SECURITIES AND EXCHANGE COMMISSION

WASHINGTON, D.C. 20549

FORM 8-K

CURRENT REPORT

Pursuant to Section 13 or 15(d) of the Securities Exchange Act of 1934

Date of Report (Date of earliest event reported): February 23, 2017

UNIVERSAL DISPLAY CORPORTION

(Exact name of Registrant as Specified in Its Charter)

Pennsylvania 1-12031 23-2372688
(State or Other Jurisdiction of Incorporation) (Commission File Number) (IRS Employer Identification No.)
375 Phillips Boulevard, Ewing, NJ 08618
(Address of Principal Executive Offices) (Zip Code)

Registrant’s Telephone Number, Including Area Code: (609) 671-0980

Not Applicable

(Former Name or Former Address, if Changed Since Last Report)

Check the appropriate box below if the Form 8-K filing is intended to simultaneously satisfy the filing obligation of the registrant under any of the following provisions (see General Instructions A.2. below):

☐ Written communications pursuant to Rule 425 under the Securities Act (17 CFR 230.425)

☐ Soliciting material pursuant to Rule 14a-12 under the Exchange Act (17 CFR 240.14a-12)

☐ Pre-commencement communications pursuant to Rule 14d-2(b) under the Exchange Act (17 CFR 240.14d-2(b))

☐ Pre-commencement communications pursuant to Rule 13e-4(c) under the Exchange Act (17 CFR 240.13e-4(c))

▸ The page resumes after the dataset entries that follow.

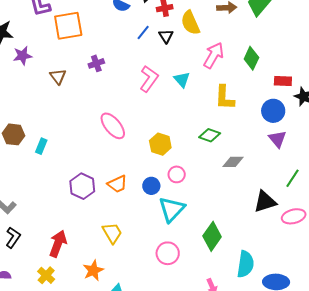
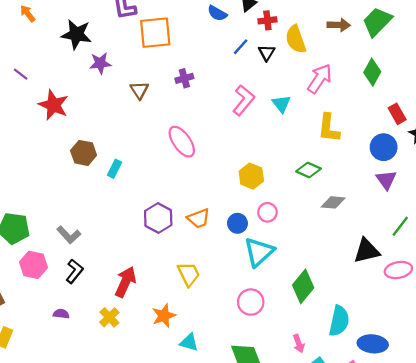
green diamond: (251, 58) -> (372, 72), moved
red rectangle: (283, 81) -> (397, 114), turned 54
pink ellipse: (113, 126) -> (182, 142), moved

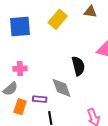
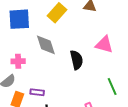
gray diamond: (62, 88) -> (46, 45), moved

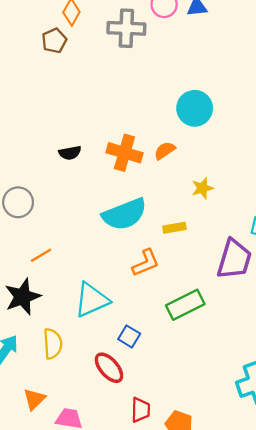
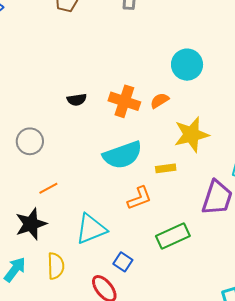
yellow star: (202, 188) -> (191, 135), size x1.8

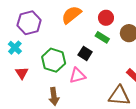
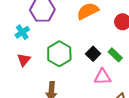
green rectangle: (102, 37) -> (115, 55), moved
pink triangle: (78, 75) -> (102, 77), moved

Item 2.02 Results of Operations and Financial Condition.

On February 23, 2017, the Registrant issued a press release regarding its financial results for the year ended December 31, 2016. A copy of the press release is furnished as Exhibit 99.1 to this report.

The information set forth under this “Item 2.02. Results of Operations and Financial Condition” (including the exhibit) shall not be deemed to be “filed” for the purposes of Section 18 of the Securities Exchange Act of 1934, as amended, nor shall it be incorporated by reference in any filing made by the Registrant pursuant to the Securities Act of 1933, as amended, other than to the extent that such filing incorporates by reference any or all of such information by express reference thereto.

Item 9.01 Financial Statements and Exhibits.

(d) Exhibits

Exhibit Number Description
99.1 Press Release by the Registrant, dated February 23, 2016, furnished pursuant to Item 2.02 of Form 8-K.

SIGNATURES

Pursuant to the requirements of the Securities Exchange Act of 1934, the registrant has duly caused this report to be signed on its behalf by the undersigned thereunto duly authorized.

/s/ Sidney D. Rosenblatt
Sidney D. Rosenblatt
Executive Vice President, Chief Financial Officer, Treasurer and Secretary

EXHIBIT INDEX

Exhibit Number Description
99.1 Press Release by the Registrant, dated February 23, 2017, furnished pursuant to Item 2.02 of Form 8-K.